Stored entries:
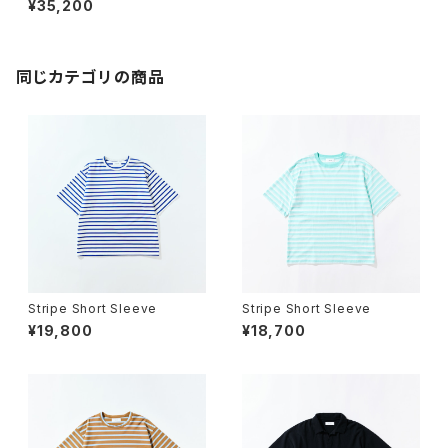
¥35,200
同じカテゴリの商品
Stripe Short Sleeve
Stripe Short Sleeve
¥19,800
¥18,700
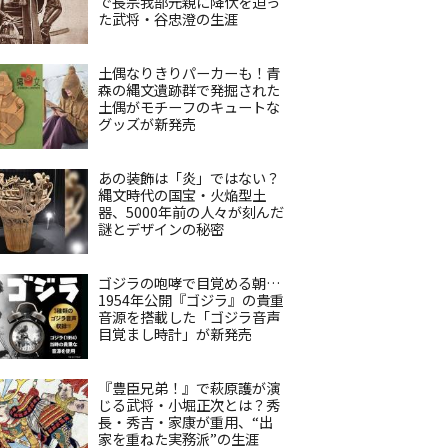
で長宗我部元親に降伏を迫っ
た武将・谷忠澄の生涯
土偶なりきりパーカーも！青
森の縄文遺跡群で発掘された
土偶がモチーフのキュートな
グッズが新発売
あの装飾は「炎」ではない？
縄文時代の国宝・火焔型土
器、5000年前の人々が刻んだ
謎とデザインの秘密
ゴジラの咆哮で目覚める朝…
1954年公開『ゴジラ』の貴重
音源を搭載した「ゴジラ音声
目覚まし時計」が新発売
『豊臣兄弟！』で萩原護が演
じる武将・小堀正次とは？秀
長・秀吉・家康が重用、“出
家を重ねた実務派”の生涯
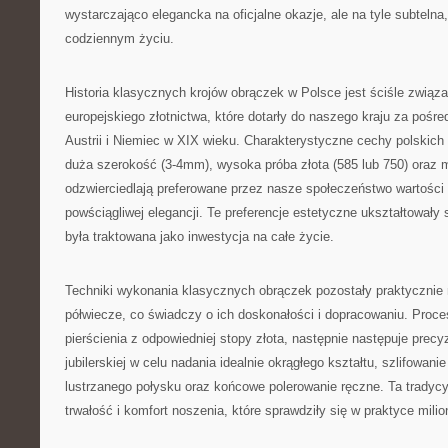
wystarczająco elegancka na oficjalne okazje, ale na tyle subteln
codziennym życiu.
Historia klasycznych krojów obrączek w Polsce jest ściśle związa
europejskiego złotnictwa, które dotarły do naszego kraju za pośr
Austrii i Niemiec w XIX wieku. Charakterystyczne cechy polskic
duża szerokość (3-4mm), wysoka próba złota (585 lub 750) oraz 
odzwierciedlają preferowane przez nasze społeczeństwo wartości t
powściągliwej elegancji. Te preferencje estetyczne ukształtowały 
była traktowana jako inwestycja na całe życie.
Techniki wykonania klasycznych obrączek pozostały praktycznie 
półwiecze, co świadczy o ich doskonałości i dopracowaniu. Proc
pierścienia z odpowiedniej stopy złota, następnie następuje precy
jubilerskiej w celu nadania idealnie okrągłego kształtu, szlifowan
lustrzanego połysku oraz końcowe polerowanie ręczne. Ta tradycy
trwałość i komfort noszenia, które sprawdziły się w praktyce mil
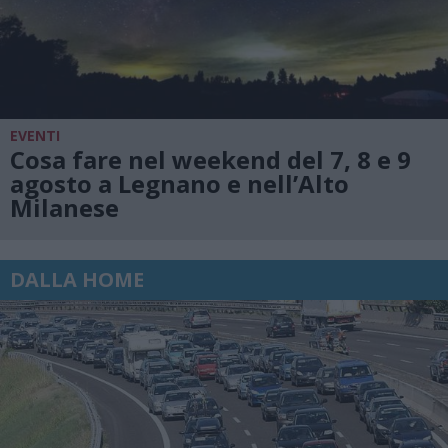
EVENTI
Cosa fare nel weekend del 7, 8 e 9
agosto a Legnano e nell’Alto
Milanese
DALLA HOME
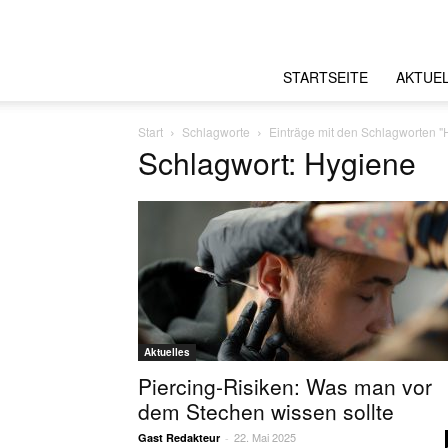
STARTSEITE
AKTUE
Start
Schlagworte
Einträge mit den Schlagworten "
Schlagwort: Hygiene
Aktuelles
Piercing-Risiken: Was man vor
dem Stechen wissen sollte
22. Mai 2025
Gast Redakteur
-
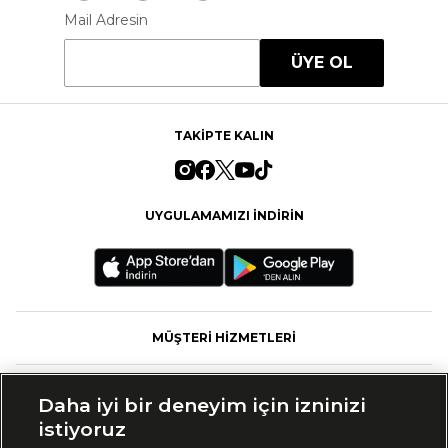
Mail Adresin
ÜYE OL
TAKİPTE KALIN
UYGULAMAMIZI İNDİRİN
MÜŞTERİ HİZMETLERİ
FASHFED
Daha iyi bir deneyim için izninizi
istiyoruz
MARKALAR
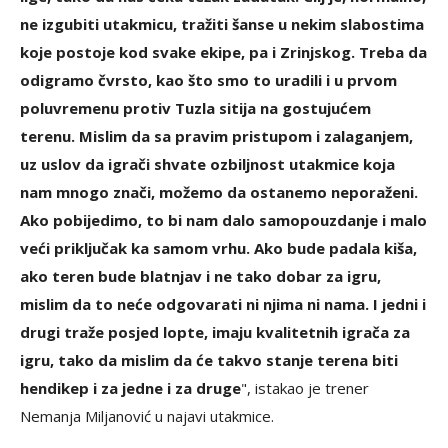
ne izgubiti utakmicu, tražiti šanse u nekim slabostima
koje postoje kod svake ekipe, pa i Zrinjskog. Treba da
odigramo čvrsto, kao što smo to uradili i u prvom
poluvremenu protiv Tuzla sitija na gostujućem
terenu. Mislim da sa pravim pristupom i zalaganjem,
uz uslov da igrači shvate ozbiljnost utakmice koja
nam mnogo znači, možemo da ostanemo neporaženi.
Ako pobijedimo, to bi nam dalo samopouzdanje i malo
veći priključak ka samom vrhu. Ako bude padala kiša,
ako teren bude blatnjav i ne tako dobar za igru,
mislim da to neće odgovarati ni njima ni nama. I jedni i
drugi traže posjed lopte, imaju kvalitetnih igrača za
igru, tako da mislim da će takvo stanje terena biti
hendikep i za jedne i za druge
", istakao je trener
Nemanja Miljanović u najavi utakmice.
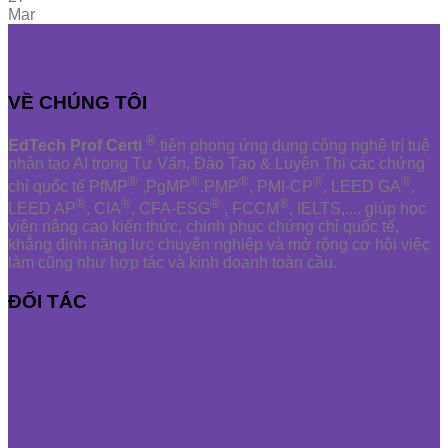
Mar
VỀ CHÚNG TÔI
®
EdTech Prof Certi
tiên phong ứng dụng công nghệ trí tuệ
nhân tạo AI trong Tư Vấn, Đào Tạo & Luyện Thi các chứng
®
®
®
®
®
chỉ quốc tế PfMP
,PgMP
,PMP
, PMI-CP
, LEED GA
,
®
®
®
®
LEED AP
, CIA
, CFA-ESG
, FCCM
, IELTS,.... giúp học
viên nâng cao kiến thức, chinh phục chứng chỉ quốc tế,
khẳng định năng lực chuyên nghiệp và mở rộng cơ hội việc
làm cũng như hợp tác và kinh doanh toàn cầu.
ĐỐI TÁC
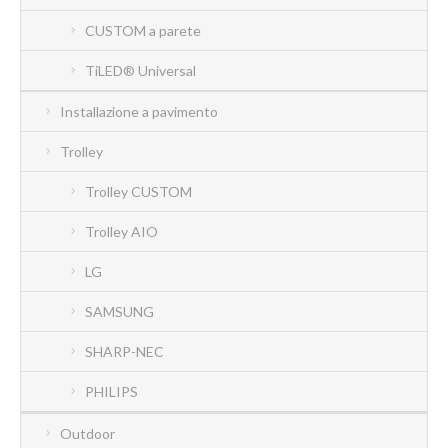
CUSTOM a parete
TiLED® Universal
Installazione a pavimento
Trolley
Trolley CUSTOM
Trolley AIO
LG
SAMSUNG
SHARP-NEC
PHILIPS
Outdoor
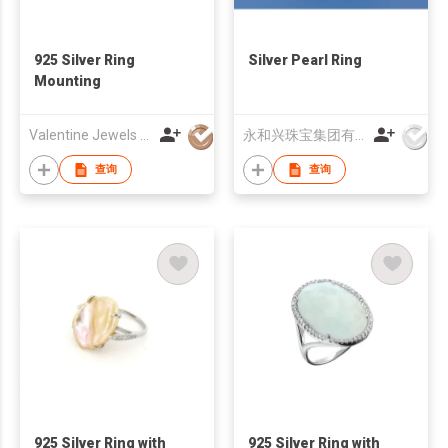
925 Silver Ring
Silver Pearl Ring
Mounting
Valentine Jewels (HK) Limited
永和兴珠宝集团有限公司
查询
查询
925 Silver Ring with
925 Silver Ring with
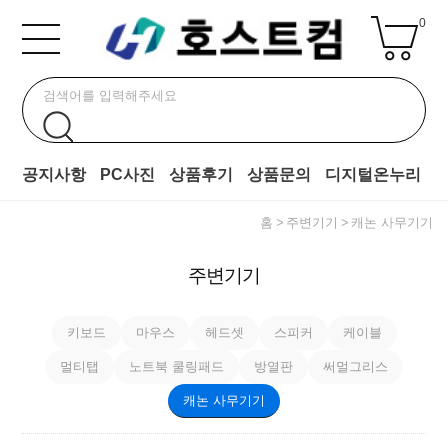
0
공지사항
PC사진
상품후기
상품문의
디지털온누리
홈
주변기기
캐논 사무기기
주변기기
키보드
마우스
헤드셋
스피커
케이블
멀티탭
노트북 쿨링패드
방열판
써멀그리스
캐논 사무기기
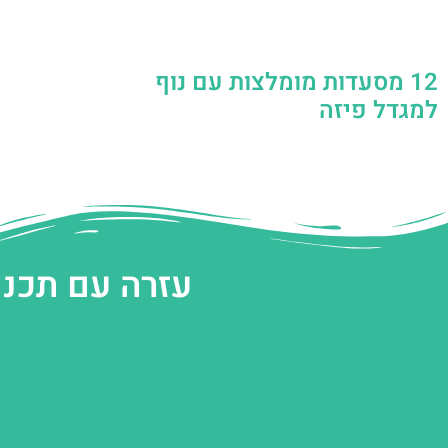
12 מסעדות מומלצות עם נוף
למגדל פיזה
עזרה עם תכנו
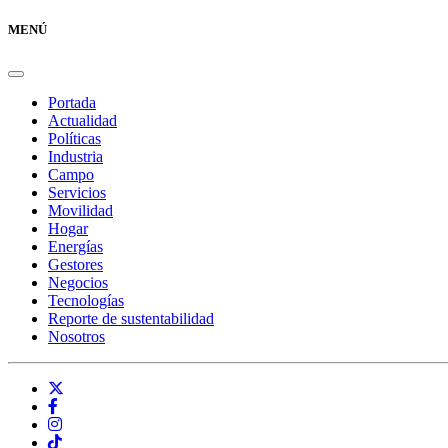
MENÚ
Portada
Actualidad
Políticas
Industria
Campo
Servicios
Movilidad
Hogar
Energías
Gestores
Negocios
Tecnologías
Reporte de sustentabilidad
Nosotros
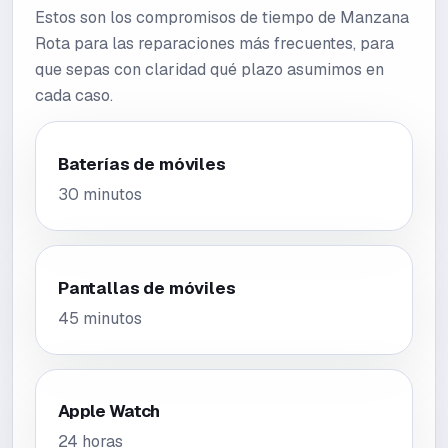
Estos son los compromisos de tiempo de Manzana
Rota para las reparaciones más frecuentes, para
que sepas con claridad qué plazo asumimos en
cada caso.
Baterías de móviles
30 minutos
Pantallas de móviles
45 minutos
Apple Watch
24 horas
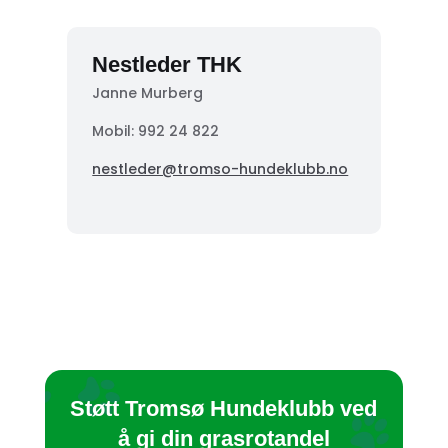
Nestleder THK
Janne Murberg
Mobil: 992 24 822
nestleder@tromso-hundeklubb.no
Støtt Tromsø Hundeklubb ved
å gi din grasrotandel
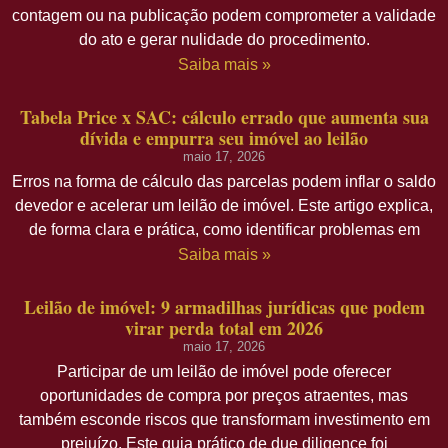
contagem ou na publicação podem comprometer a validade
do ato e gerar nulidade do procedimento.
Saiba mais »
Tabela Price x SAC: cálculo errado que aumenta sua
dívida e empurra seu imóvel ao leilão
maio 17, 2026
Erros na forma de cálculo das parcelas podem inflar o saldo
devedor e acelerar um leilão de imóvel. Este artigo explica,
de forma clara e prática, como identificar problemas em
Saiba mais »
Leilão de imóvel: 9 armadilhas jurídicas que podem
virar perda total em 2026
maio 17, 2026
Participar de um leilão de imóvel pode oferecer
oportunidades de compra por preços atraentes, mas
também esconde riscos que transformam investimento em
prejuízo. Este guia prático de due diligence foi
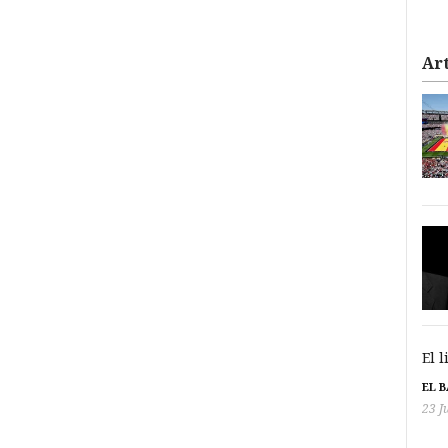
Art
El 
EL 
23 J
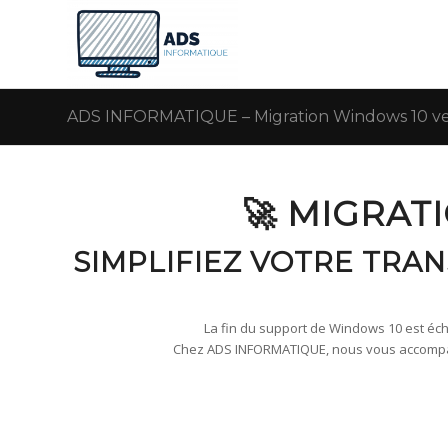
ADS INFORMATIQUE – Migration Windows 10 ver
🚀 MIGRAT
SIMPLIFIEZ VOTRE TRA
La fin du support de Windows 10 est échu
Chez ADS INFORMATIQUE, nous vous accompagn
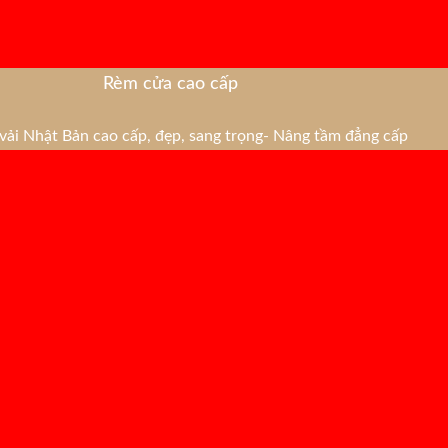
Rèm cửa cao cấp
ải Nhật Bản cao cấp, đẹp, sang trọng- Nâng tầm đẳng cấp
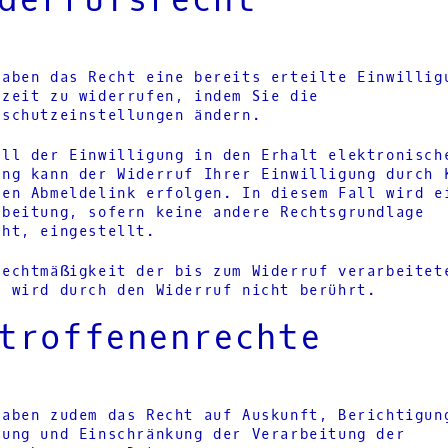
derrufsrecht
haben das Recht eine bereits erteilte Einwillig
rzeit zu widerrufen, indem Sie die
nschutzeinstellungen
ändern.
all der Einwilligung in den Erhalt elektronisch
ung kann der Widerruf Ihrer Einwilligung durch 
den Abmeldelink erfolgen. In diesem Fall wird e
rbeitung, sofern keine andere Rechtsgrundlage
eht, eingestellt.
Rechtmäßigkeit der bis zum Widerruf verarbeitet
n wird durch den Widerruf nicht berührt.
troffenenrechte
haben zudem das Recht auf Auskunft, Berichtigun
hung und Einschränkung der Verarbeitung der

◆ Your task:
In the data above, which lines have "tako"? Report each of them.

◆ Response to this task:
ako teren bude blatnjav i ne tako dobar za igru,
igru, tako da mislim da će takvo stanje terena biti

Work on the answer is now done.